(Goal of the exercise): Copy the records out again in full, keeping them identical.

▼

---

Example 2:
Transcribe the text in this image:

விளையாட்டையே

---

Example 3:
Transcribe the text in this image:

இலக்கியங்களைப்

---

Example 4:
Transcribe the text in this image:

▲

(Answer section):
---

Example 2:
Transcribe the text in this image:

விளையாட்டையே

---

Example 3:
Transcribe the text in this image:

இலக்கியங்களைப்

---

Example 4:
Transcribe the text in this image:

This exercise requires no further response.